For programs with a valid tokenization, your output should be identical to that of the wlp4scan tool.

If a NUM token's numeric value is out of range (that is, it represents a number strictly greater than 2³¹ - 1 = 2147483647) you should report an error. If using C++, you are advised to use std::stoll (that is, convert your lexeme to a double) to achieve this, instead of converting the double to an int, as the process of converting a string to an int will naturally truncate it to the size of an int, placing it into range.

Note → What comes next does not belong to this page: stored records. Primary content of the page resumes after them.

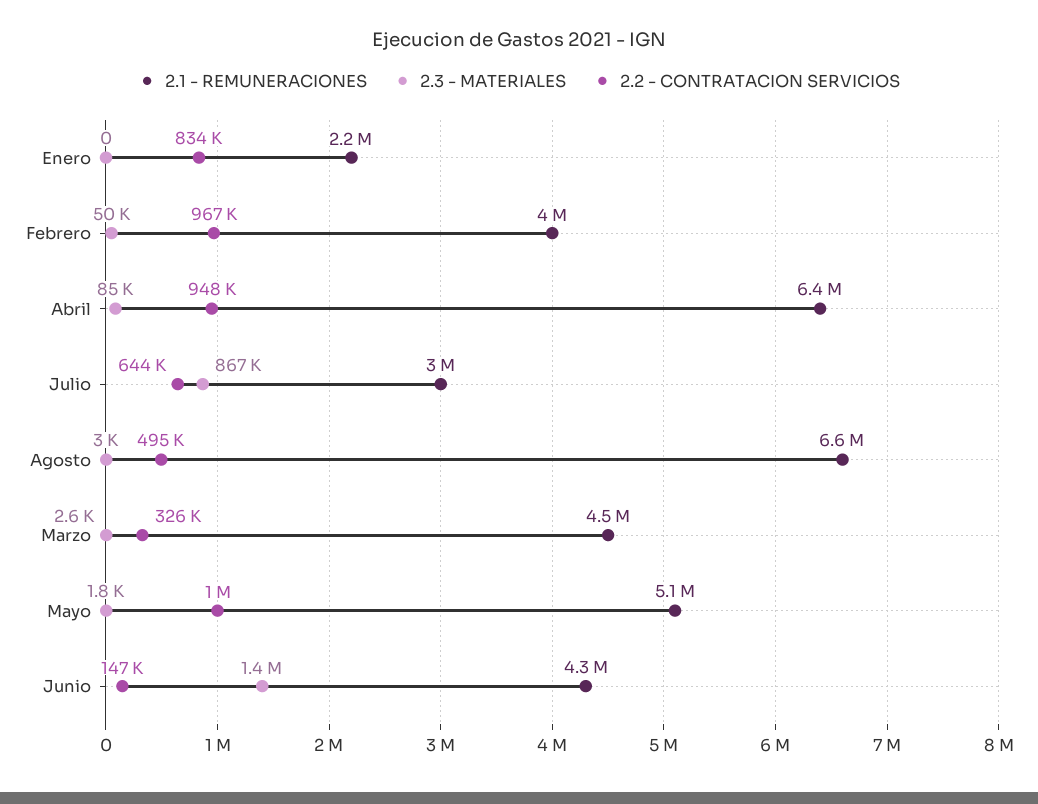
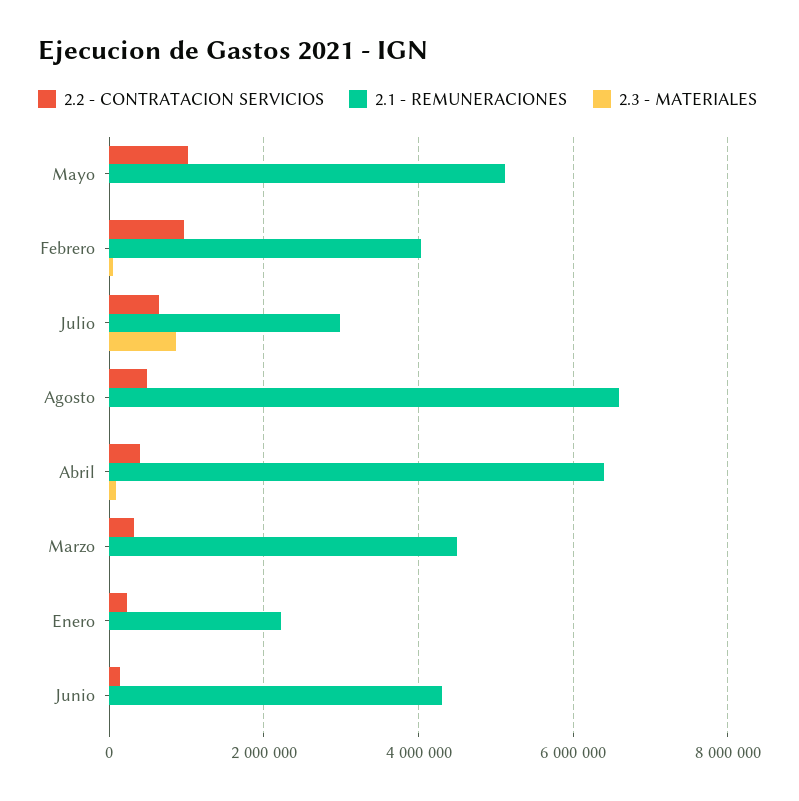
2.2 - CONTRATACION SERVICIOS, Enero: 834000 -> 200000
2.2 - CONTRATACION SERVICIOS, Abril: 948000 -> 400000
2.3 - MATERIALES, Junio: 1400000 -> 0

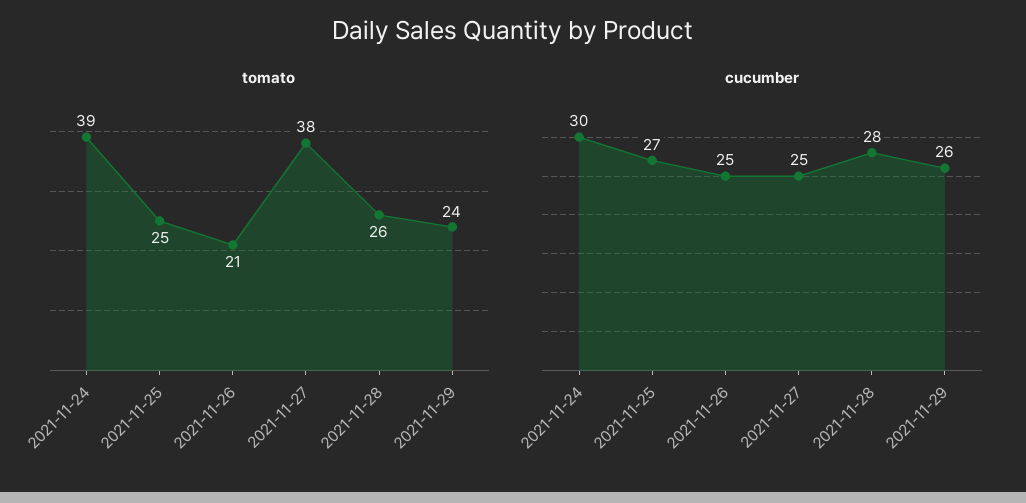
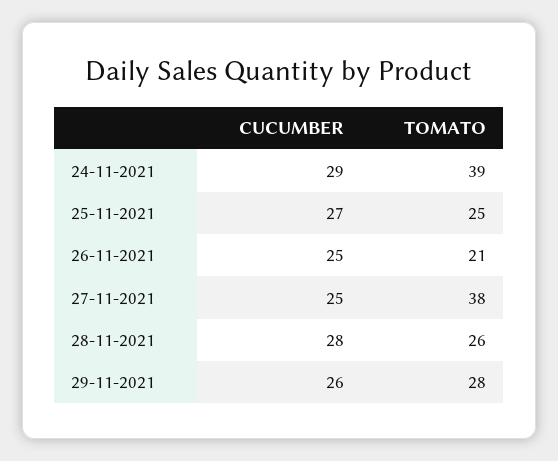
tomato, 2021-11-29: 24 -> 28
cucumber, 2021-11-24: 30 -> 29

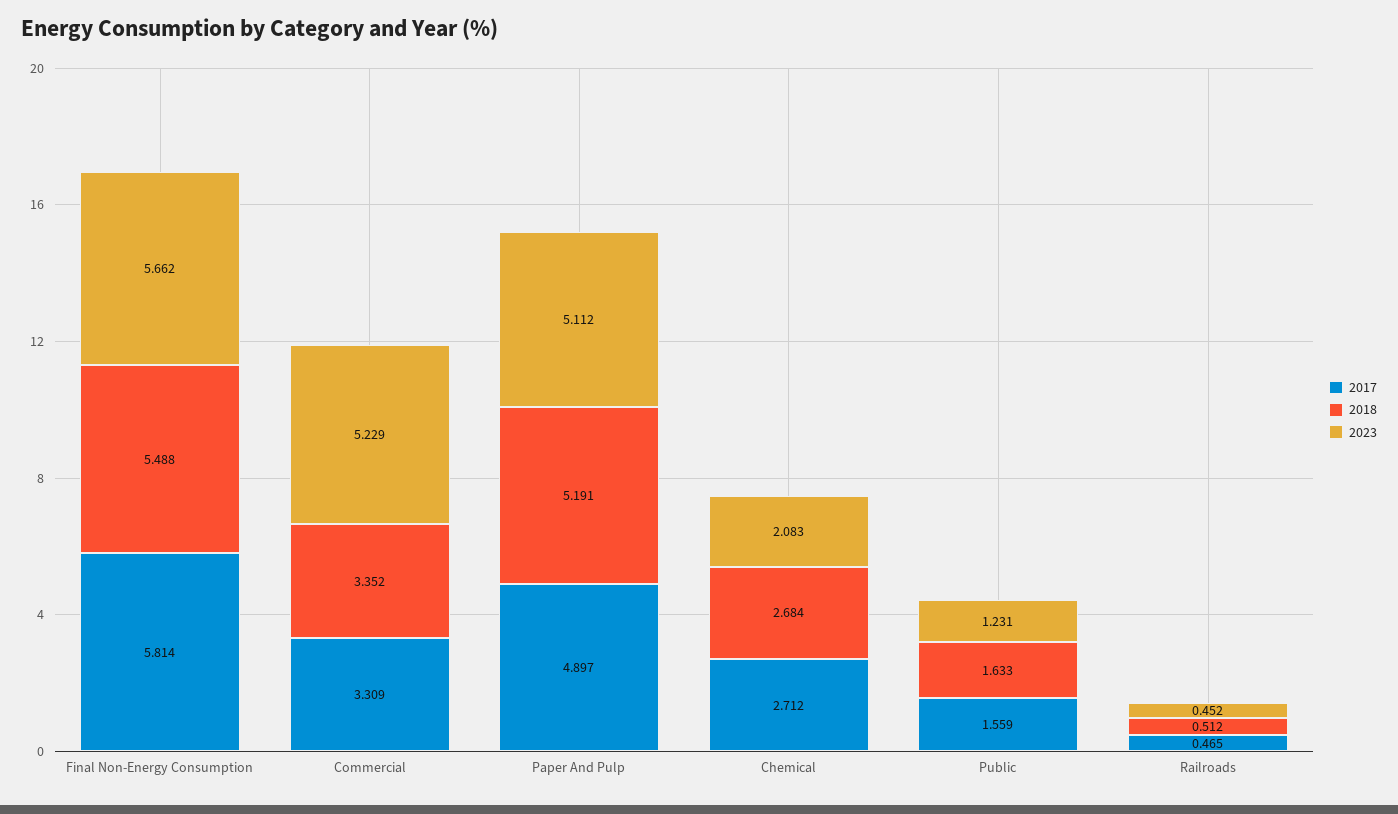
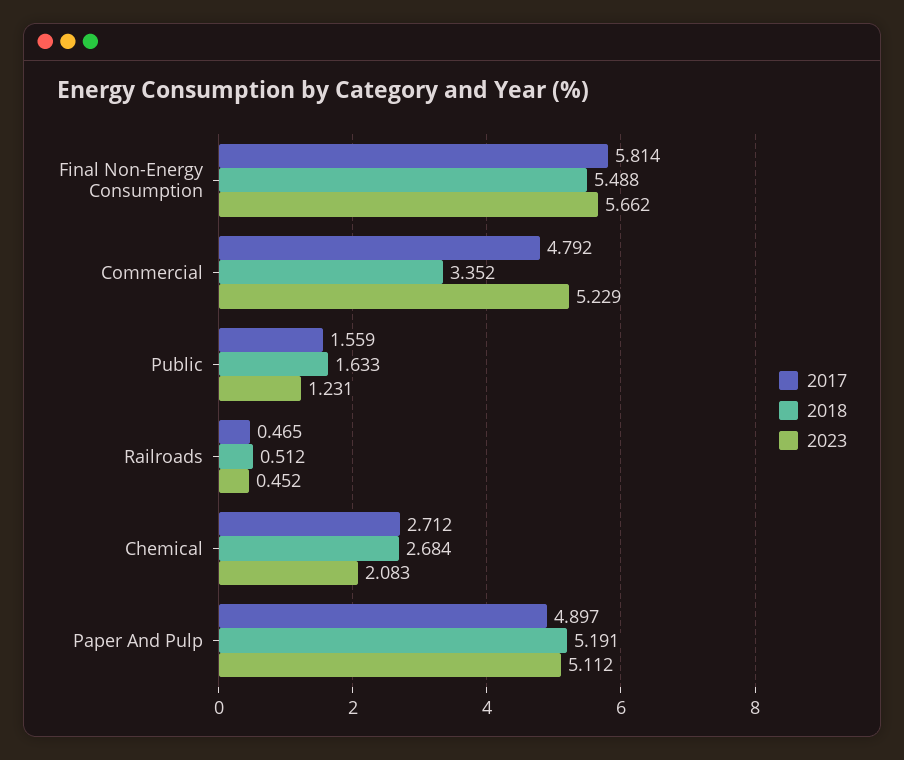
2017, Commercial: 3.309 -> 4.792

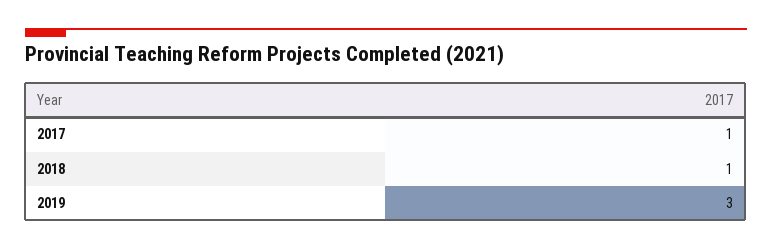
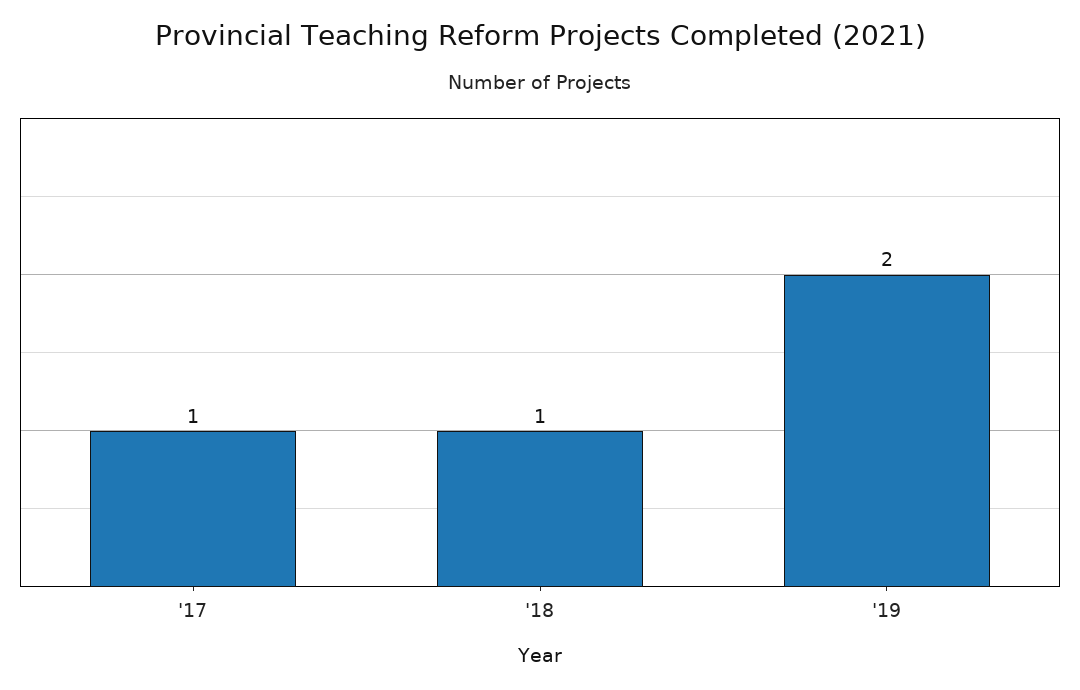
2019: 3 -> 2

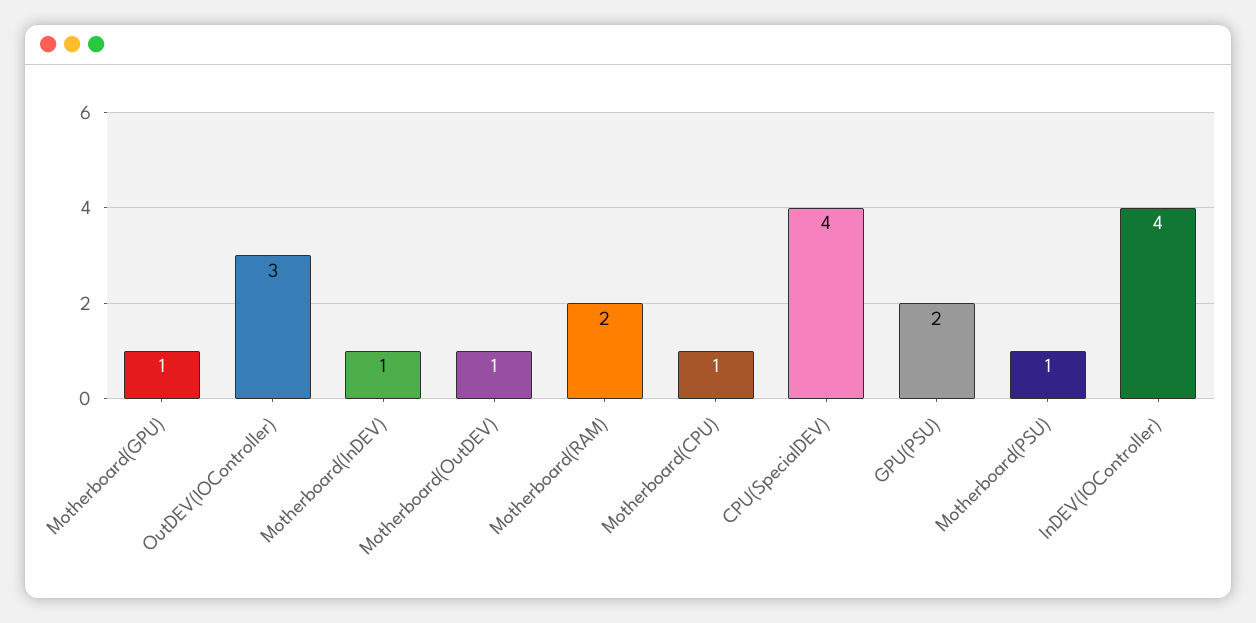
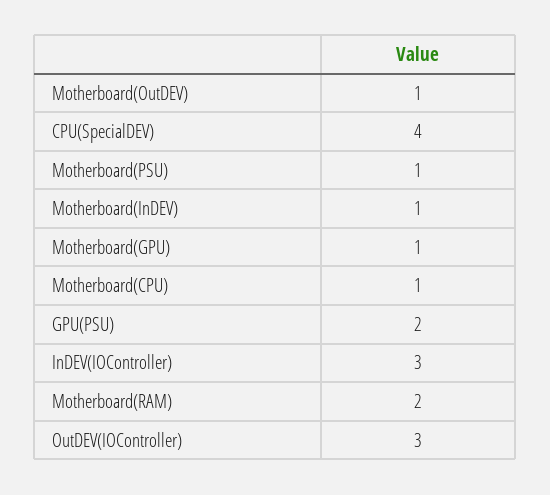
InDEV(IOController): 4 -> 3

If using Racket, there is no such difficulty.

Example

If the input to cs241.SMM is this WLP4 program, and the input to your program is the output of cs241.SMM:

//
// WLP4 program with two integer parameters, a and b
//   returns the sum of a and b
//
   int wain(int a, int b) {
     return a + b;   // unhelpful comment about summing a and b
   }

Then the correct output is:

INT int
WAIN wain
LPAREN (
INT int
ID a
COMMA ,
INT int
ID b
RPAREN )
LBRACE {
RETURN return
ID a
PLUS +
ID b
SEMI ;
RBRACE }

Testing

Compare your results to wlp4scan. For this problem, Marmoset again uses diff -Zb, so that small differences in whitespace are ignored (e.g., extra space at the end of the line).

On the student Linux system:

$ cs241.SMM wlp4.dfa < input.wlp4 | ./wlp4scan > output.txt
$ wlp4scan < input.wlp4 > expect.txt
$ diff -Zb output.txt expect.txt

Be careful not to confuse wlp4scan (the course-provided reference implementation of the scanner) with your own program. Perhaps name your own executable something different, like mywlp4scan.